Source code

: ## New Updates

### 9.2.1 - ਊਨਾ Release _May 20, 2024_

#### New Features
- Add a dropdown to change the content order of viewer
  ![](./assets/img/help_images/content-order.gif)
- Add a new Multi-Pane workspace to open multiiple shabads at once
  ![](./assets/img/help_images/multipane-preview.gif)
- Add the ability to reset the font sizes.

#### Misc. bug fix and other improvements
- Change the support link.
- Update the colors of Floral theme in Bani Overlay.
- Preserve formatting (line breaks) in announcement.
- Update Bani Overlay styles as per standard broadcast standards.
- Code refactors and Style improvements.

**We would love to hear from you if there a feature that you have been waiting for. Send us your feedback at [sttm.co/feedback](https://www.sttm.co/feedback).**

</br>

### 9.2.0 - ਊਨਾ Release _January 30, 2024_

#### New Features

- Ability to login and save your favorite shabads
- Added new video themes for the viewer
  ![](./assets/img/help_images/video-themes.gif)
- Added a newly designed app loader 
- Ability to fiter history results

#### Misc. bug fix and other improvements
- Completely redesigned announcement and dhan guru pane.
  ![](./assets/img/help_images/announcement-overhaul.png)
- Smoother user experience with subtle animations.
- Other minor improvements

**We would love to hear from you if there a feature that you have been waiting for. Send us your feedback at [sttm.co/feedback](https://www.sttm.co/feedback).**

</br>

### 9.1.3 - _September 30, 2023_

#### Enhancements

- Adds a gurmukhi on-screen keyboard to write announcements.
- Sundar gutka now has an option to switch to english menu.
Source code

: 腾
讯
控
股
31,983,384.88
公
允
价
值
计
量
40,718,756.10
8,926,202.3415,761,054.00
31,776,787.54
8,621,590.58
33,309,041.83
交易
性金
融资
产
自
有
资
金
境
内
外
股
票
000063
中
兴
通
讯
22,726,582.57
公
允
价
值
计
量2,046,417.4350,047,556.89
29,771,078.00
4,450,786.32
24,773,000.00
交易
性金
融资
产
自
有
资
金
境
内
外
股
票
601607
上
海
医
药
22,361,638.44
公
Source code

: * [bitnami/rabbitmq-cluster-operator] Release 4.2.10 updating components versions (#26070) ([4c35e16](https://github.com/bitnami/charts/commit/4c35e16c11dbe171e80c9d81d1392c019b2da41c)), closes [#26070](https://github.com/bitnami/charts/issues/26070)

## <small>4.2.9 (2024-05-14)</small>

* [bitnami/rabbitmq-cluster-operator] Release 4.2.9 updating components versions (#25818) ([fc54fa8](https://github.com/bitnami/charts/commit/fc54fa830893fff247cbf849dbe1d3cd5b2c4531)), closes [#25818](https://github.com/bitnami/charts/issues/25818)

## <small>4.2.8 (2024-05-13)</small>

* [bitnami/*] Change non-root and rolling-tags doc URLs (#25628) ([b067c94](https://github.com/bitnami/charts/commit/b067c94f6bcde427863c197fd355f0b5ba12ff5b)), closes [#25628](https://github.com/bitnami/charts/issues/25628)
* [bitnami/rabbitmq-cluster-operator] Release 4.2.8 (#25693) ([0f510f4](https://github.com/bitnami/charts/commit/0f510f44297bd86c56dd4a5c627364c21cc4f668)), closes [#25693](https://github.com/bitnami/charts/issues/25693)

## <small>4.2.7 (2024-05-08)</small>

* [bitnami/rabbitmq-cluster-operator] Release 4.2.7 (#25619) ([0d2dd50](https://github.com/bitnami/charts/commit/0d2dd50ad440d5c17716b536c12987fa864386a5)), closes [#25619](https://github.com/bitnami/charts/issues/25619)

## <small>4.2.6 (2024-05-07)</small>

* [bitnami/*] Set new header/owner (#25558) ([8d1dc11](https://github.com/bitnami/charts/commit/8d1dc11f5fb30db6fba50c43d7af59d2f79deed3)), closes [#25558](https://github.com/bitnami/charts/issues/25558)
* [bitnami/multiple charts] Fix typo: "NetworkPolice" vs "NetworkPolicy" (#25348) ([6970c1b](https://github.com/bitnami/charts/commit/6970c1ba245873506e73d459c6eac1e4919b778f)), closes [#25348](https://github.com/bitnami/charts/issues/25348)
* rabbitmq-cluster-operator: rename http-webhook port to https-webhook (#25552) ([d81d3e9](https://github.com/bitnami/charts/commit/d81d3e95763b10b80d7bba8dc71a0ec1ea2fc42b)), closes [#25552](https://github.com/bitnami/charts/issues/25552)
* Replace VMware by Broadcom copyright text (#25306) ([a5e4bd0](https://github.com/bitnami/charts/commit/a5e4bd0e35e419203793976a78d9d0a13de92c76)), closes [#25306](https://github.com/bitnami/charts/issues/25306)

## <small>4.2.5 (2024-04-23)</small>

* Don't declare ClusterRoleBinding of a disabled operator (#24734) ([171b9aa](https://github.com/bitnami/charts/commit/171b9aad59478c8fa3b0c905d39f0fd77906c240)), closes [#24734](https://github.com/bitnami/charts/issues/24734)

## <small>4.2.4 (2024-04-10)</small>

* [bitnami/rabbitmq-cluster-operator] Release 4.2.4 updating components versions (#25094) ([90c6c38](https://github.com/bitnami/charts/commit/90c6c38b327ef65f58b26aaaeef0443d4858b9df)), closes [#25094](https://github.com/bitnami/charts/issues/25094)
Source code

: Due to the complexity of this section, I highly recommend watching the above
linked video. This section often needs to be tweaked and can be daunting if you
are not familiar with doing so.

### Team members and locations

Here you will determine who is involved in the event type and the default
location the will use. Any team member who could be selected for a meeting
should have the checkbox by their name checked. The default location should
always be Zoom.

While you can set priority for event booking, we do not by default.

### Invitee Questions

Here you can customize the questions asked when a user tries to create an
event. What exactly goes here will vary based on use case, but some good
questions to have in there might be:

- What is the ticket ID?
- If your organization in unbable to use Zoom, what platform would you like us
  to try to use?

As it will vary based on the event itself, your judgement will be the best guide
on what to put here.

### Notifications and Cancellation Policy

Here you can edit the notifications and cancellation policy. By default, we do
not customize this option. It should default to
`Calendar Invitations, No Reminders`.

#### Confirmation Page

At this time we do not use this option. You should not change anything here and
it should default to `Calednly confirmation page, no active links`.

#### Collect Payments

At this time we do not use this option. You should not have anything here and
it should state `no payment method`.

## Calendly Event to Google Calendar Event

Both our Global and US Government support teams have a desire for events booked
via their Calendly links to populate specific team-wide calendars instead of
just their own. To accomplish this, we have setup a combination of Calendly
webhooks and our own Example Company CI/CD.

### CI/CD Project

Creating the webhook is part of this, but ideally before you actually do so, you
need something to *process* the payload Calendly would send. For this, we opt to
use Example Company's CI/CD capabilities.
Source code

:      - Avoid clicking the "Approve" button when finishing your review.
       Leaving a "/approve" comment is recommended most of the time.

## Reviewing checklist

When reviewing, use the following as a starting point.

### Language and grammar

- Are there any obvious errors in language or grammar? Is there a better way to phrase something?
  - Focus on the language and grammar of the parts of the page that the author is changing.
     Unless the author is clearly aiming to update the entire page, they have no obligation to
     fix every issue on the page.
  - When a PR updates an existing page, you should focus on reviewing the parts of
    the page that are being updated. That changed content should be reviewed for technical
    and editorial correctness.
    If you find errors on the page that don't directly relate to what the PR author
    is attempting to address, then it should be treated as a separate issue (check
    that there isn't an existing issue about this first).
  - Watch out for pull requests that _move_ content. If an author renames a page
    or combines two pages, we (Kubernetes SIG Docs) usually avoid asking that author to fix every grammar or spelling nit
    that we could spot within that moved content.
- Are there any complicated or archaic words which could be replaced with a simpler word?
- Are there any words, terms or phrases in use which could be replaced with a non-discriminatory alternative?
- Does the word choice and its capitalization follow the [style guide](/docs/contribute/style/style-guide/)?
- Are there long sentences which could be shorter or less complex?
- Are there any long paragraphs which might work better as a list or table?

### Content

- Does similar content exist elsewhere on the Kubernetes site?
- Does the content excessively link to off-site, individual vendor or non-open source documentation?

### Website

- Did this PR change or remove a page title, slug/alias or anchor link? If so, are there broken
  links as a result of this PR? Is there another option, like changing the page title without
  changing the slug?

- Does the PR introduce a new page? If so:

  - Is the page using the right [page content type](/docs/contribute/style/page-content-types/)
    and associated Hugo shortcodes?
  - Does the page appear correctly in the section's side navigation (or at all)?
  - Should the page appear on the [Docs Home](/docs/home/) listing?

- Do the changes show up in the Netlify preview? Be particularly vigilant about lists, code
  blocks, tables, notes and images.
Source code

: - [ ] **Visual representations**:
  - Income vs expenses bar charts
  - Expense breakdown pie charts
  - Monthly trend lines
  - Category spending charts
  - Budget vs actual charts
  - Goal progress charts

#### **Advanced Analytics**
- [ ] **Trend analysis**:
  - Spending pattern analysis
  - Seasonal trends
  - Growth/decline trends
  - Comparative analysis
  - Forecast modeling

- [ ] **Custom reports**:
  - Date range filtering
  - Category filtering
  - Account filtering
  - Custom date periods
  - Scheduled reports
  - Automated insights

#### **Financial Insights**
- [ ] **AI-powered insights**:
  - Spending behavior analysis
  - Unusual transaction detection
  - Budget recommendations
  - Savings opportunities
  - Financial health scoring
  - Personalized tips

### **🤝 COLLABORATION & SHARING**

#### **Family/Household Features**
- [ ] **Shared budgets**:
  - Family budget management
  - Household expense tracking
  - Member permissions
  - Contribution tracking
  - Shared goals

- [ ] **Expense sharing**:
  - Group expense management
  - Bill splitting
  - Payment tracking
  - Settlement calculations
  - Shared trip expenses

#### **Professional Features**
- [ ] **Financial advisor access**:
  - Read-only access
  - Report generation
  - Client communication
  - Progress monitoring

Task instructions: Set down, unchanged, every line from the one containing "- [ ] **Expense" through the end of the material.

Answer space:
- [ ] **Expense sharing**:
  - Group expense management
  - Bill splitting
  - Payment tracking
  - Settlement calculations
  - Shared trip expenses

#### **Professional Features**
- [ ] **Financial advisor access**:
  - Read-only access
  - Report generation
  - Client communication
  - Progress monitoring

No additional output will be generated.